The Cambrian Explosion – around 541 million years ago – was when life and organisms really got going on planet Earth. Now new research has revealed how that explosion of life has left behind traces deep within Earth's mantle.
For scientists, it shows the connected interplay between Earth's surface and what lies beneath, as sediments carrying organic material are pushed under the ground over vast geological timescales through subduction.
The new study looked at rare, diamond-filled volcanic rocks called kimberlites. When they're pushed up to the surface, they tell us what's happening deep in the mantle, and researchers measured the carbon composition in 144 samples taken from 60 locations around the world.
A prevailing view among geologists is that carbon trapped inside diamonds doesn't vary considerably over grand timescales of hundreds of millions of years.
Yet here the researchers found a shift in the ratio of specific carbon isotopes around 250 million years ago, about the time that sediment from the Cambrian Explosion would've been folded into the mantle. It's a shift potentially caused by the immense changes in the carbon cycle during a time when the biosphere was increasing in mass and diversity.
"These observations demonstrate that biogeochemical processes at Earth's surface have a profound influence on the deep mantle, revealing an integral link between the deep and shallow carbon cycles," write the researchers.
This link between the cycling of carbon close to the surface and deeper underground hasn't been easy to measure – and indeed it has changed significantly throughout the billions of years that Earth has been around, rather than staying fixed.
It does seem clear though that dead creatures trapped in sediment found their way into the mantle through plate tectonics. Their carbon remains mixed with other material before eventually reaching the surface again through events like volcanic eruptions.
The link was confirmed by further observations of strontium and hafnium in the samples.

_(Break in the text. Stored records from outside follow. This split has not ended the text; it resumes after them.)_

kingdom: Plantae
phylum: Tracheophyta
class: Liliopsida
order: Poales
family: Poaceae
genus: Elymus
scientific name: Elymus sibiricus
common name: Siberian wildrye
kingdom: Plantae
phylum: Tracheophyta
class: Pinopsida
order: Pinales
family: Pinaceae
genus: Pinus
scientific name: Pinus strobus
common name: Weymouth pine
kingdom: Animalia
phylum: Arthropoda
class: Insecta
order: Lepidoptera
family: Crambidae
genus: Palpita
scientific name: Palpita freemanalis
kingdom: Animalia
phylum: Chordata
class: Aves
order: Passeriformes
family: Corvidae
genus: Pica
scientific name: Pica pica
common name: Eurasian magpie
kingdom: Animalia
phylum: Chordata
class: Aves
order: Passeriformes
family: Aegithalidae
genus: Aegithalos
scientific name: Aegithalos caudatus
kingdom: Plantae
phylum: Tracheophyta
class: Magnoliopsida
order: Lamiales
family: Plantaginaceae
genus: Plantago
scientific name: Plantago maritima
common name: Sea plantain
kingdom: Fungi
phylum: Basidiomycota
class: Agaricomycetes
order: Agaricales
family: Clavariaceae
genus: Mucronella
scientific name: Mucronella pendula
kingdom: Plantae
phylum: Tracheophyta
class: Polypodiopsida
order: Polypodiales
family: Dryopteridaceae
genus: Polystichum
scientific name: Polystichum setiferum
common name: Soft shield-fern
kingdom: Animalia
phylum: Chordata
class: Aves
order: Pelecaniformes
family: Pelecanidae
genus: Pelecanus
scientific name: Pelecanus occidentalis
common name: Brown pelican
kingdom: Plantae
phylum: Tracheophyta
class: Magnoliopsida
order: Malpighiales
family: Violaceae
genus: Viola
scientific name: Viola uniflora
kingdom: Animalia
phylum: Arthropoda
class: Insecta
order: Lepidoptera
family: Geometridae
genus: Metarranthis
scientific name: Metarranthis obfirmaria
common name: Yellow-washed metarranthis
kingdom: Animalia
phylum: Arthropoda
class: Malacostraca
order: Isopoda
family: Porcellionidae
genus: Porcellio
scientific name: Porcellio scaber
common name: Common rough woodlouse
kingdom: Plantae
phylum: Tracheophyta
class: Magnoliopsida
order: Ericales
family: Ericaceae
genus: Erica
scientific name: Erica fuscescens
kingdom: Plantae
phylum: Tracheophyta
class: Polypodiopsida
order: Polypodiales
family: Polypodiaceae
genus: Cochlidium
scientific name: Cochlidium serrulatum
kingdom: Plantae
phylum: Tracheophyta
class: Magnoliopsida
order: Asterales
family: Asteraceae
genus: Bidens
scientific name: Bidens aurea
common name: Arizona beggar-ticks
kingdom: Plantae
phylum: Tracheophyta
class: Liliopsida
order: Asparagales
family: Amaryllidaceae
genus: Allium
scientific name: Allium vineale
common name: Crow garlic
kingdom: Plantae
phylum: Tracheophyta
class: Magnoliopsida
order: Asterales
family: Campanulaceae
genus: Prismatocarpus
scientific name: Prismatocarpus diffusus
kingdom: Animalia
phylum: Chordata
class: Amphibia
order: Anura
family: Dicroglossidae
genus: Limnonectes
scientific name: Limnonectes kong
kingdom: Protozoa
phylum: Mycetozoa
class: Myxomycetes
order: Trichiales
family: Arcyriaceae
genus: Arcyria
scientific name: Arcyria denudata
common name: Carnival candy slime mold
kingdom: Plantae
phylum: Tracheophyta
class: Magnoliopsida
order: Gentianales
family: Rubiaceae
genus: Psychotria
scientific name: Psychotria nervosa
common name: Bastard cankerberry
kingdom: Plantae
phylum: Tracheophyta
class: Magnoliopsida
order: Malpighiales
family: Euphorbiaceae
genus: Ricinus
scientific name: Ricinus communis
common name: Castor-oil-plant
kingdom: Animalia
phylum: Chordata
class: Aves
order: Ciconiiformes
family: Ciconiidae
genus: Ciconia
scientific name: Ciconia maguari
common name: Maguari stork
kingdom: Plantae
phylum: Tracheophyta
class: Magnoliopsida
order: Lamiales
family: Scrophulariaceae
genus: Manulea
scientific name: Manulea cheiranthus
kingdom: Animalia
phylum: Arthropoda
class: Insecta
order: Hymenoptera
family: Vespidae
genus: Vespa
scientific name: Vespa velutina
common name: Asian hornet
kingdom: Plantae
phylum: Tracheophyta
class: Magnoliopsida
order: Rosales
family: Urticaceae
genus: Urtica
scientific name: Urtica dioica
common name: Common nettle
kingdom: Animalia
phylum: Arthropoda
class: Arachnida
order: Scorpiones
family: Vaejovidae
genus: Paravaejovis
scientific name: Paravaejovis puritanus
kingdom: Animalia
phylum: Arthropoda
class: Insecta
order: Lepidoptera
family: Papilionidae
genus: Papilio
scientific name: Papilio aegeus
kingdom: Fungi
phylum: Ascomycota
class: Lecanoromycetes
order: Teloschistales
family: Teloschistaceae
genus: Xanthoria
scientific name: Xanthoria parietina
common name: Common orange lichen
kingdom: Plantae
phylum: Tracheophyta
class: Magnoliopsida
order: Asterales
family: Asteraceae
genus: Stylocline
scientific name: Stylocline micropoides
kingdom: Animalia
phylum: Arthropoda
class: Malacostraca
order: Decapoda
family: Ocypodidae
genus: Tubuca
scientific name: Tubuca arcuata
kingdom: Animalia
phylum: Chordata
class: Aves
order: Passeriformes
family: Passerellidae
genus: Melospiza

They matched the carbon pattern, narrowing down the number of possibilities for how these rock compositions were altered.
"This means that the signature for carbon cannot be explained by other processes such as degassing, because otherwise the isotopes of strontium and hafnium would not be correlated with those of carbon," says geochemist Andrea Giuliani from ETH Zurich in Switzerland.
Technically, what we're dealing with here is sedimentary subduction flux, and these carbon cycle details are important in terms of being aware of what's happening on our planet – especially as the effects of the climate crisis continue to be felt.
New studies continue to reveal more about how carbon is taken from and released back into the atmosphere, especially through the continuous recycling of the tectonic plates that make up the surface of the planet.
Scientists know that relatively speaking, only small amounts of sediment ever get pushed deep into the mantle through subduction zones, which means that traces of the Cambrian Explosion must have taken a direct route to the depths of the mantle.
"This confirms that the subducted rock material in Earth's mantle is not distributed homogeneously, but moves along specific trajectories," says Giuliani.
"Earth is really a complex overall system. And we now want to understand this system in more detail."
The research has been published in Science Advances.